- _Directive_
Could you rewrite the text of all the entries below with "RELATED ARTICLES" replaced by "RELATED STORIES", leaving everything else unchanged and leaving the pictures out?

======== Supplied material ========

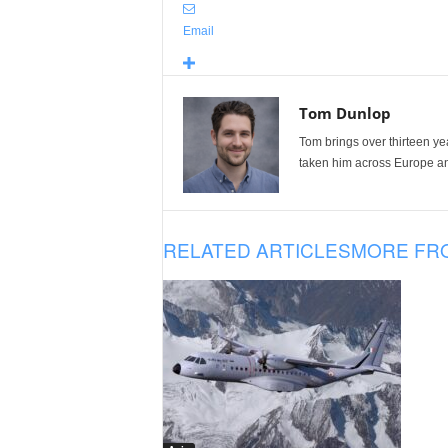
Email
Tom Dunlop
Tom brings over thirteen ye
taken him across Europe and
RELATED ARTICLES
MORE FR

========

- _Response to this task_
Email
Tom Dunlop
Tom brings over thirteen ye
taken him across Europe and
RELATED STORIES
MORE FR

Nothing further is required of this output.